• [Provided text]
Installation & Deployment Guide
Setting up a Raspberry Pi 5 with a Hailo-8 accelerator is straightforward. Below is a step-by-step process from hardware installation to running your first AI model.
1. Hardware Setup
- Mount the Raspberry Pi 5 into the acrylic case.
- Attach the M.2 HAT+ to the PCIe connector.
- Insert the Hailo-8 M.2 module securely into the M.2 slot.
- Connect an active cooler/heatsink to avoid thermal throttling.
- Power the Pi with a reliable 5V / 5A USB-C power supply.
2. Operating System & Updates
sudo apt update && sudo apt -y full-upgrade
sudo reboot
Ensure you are running 64-bit Raspberry Pi OS for compatibility with the Hailo runtime.
3. Install Hailo Runtime & Tools
Hailo provides a Debian repository with prebuilt packages. Typical installation:
# Install Hailo runtime & tools
sudo apt install -y hailort hailo-tools
# Verify the device is detected
hailortcli fw-control scan
4. Running a Demo Inference
# Execute inference with a compiled HEF model
hailortcli run --hef ./model.hef --input video.mp4 --output result.mp4
Alternatively, use GStreamer pipelines to process live video streams directly from a USB or CSI camera.

• [Data to examine]
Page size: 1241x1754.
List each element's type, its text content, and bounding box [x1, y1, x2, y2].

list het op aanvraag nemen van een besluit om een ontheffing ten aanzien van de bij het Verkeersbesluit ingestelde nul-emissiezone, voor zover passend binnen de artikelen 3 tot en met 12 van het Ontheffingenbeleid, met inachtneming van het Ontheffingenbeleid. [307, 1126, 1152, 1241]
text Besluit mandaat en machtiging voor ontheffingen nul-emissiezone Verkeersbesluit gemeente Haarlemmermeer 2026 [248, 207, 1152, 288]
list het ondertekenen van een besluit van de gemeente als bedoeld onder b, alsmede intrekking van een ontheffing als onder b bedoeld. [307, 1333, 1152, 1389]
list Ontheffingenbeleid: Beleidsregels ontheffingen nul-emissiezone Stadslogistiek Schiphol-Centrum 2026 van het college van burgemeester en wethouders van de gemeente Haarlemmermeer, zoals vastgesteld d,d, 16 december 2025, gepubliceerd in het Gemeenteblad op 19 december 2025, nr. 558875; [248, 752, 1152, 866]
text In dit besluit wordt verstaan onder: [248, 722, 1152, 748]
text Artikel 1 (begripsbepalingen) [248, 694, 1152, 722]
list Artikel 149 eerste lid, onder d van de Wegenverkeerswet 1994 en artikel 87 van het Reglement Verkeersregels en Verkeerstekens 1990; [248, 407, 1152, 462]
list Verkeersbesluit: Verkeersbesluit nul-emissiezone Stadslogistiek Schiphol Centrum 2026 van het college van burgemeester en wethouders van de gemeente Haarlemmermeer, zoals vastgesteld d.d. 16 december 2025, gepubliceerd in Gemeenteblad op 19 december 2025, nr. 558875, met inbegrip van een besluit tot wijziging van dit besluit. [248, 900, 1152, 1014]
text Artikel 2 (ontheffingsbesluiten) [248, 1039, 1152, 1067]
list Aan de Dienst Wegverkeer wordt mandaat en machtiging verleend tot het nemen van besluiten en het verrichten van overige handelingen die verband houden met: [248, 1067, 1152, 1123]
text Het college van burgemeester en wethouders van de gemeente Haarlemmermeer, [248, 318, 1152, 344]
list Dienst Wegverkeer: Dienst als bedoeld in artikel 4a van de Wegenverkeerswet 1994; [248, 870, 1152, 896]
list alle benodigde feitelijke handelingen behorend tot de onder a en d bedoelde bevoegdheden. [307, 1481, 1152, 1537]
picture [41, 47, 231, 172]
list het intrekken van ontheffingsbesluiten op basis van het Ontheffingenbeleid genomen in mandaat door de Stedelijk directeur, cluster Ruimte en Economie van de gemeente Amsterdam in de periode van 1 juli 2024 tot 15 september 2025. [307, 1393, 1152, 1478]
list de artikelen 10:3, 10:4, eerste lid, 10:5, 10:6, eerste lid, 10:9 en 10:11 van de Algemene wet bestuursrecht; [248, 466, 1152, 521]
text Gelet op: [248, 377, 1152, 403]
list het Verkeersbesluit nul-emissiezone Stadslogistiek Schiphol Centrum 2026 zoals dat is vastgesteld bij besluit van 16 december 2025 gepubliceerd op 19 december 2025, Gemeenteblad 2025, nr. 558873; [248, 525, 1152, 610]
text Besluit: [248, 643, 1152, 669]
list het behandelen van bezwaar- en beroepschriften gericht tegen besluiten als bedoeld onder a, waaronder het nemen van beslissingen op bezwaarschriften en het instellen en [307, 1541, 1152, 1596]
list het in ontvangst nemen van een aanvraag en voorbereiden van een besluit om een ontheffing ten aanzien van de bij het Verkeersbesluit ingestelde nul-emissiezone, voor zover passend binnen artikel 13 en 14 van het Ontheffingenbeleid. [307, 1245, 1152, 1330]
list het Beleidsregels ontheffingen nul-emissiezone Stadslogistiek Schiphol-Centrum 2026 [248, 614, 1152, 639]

• [Questions to answer]
1. In the Raspberry Pi 5 and Hailo-8 setup guide, why should you run the 64-bit version of Raspberry Pi OS? Answer in one to three sentences.
2. Answer these questions from the Raspberry Pi 5 and Hailo-8 setup guide:
(a) What power supply should power the Pi?
(b) Which command checks that the device is detected?
(c) What can you use instead of the hailortcli run command to process live video from a camera?
3. Extend the Raspberry Pi 5 and Hailo-8 setup guide, picking up right after its last sentence.

• [Outputs by task]
1. The 64-bit Raspberry Pi OS is needed for compatibility with the Hailo runtime.

2.
(a) A reliable 5V / 5A USB-C power supply.
(b) hailortcli fw-control scan
(c) GStreamer pipelines, which can process live video streams directly from a USB or CSI camera.

3.
5. Python API Example
import numpy as np
from hailo_platform import HEF, Device, VDevice, ConfigureParams
hef = HEF("model.hef")
with VDevice(Device()) as device:
net_group = device.configure(hef, ConfigureParams())
with net_group.create_streams() as streams:
in_stream = streams.get_input_streams()[0]
out_stream = streams.get_output_streams()[0]
frame = np.zeros(in_stream.get_frame_size(), dtype=np.uint8)
in_stream.write(frame)
result = out_stream.read()
print("Inference output size:", len(result))
6. Deployment Notes
- Model Conversion: Use the Hailo Dataflow Compiler to convert ONNX/TFLite models into
.hef
files. - Thermals: Continuous inference requires proper cooling — the acrylic case with active fan is recommended.
- I/O Bandwidth: The Pi 5 provides PCIe Gen2 x1, sufficient for most workloads but avoid excessive batching.
- Frameworks: Official support includes ONNX and TensorFlow Lite (quantized INT8 models).
Comparison
Board | Type | TOPS | Frameworks | Use Case |
---|---|---|---|---|
Asus Tinker Edge R | NPU | 3 | TF, PyTorch (via conversion), ONNX | Robotics, gateway, multi-model workloads |
Asus Tinker Edge T | TPU | 2–4 | TensorFlow Lite (INT8) | IoT vision devices, compact inference |
Google Coral Dev Board | TPU | 4 | TensorFlow Lite (INT8) | IoT prototyping, education, PoC |
Raspberry Pi 5 + Hailo-8 | SBC + NPU | 26 | ONNX, TFLite | Flexible AI gateway, robotics, analytics |
Hailo-8 (Standalone) | NPU | 26 | ONNX, TFLite | Multi-camera vision, industrial automation |
Conclusion
NPU vs TPU is not a matter of one replacing the other, both represent different philosophies in edge AI design.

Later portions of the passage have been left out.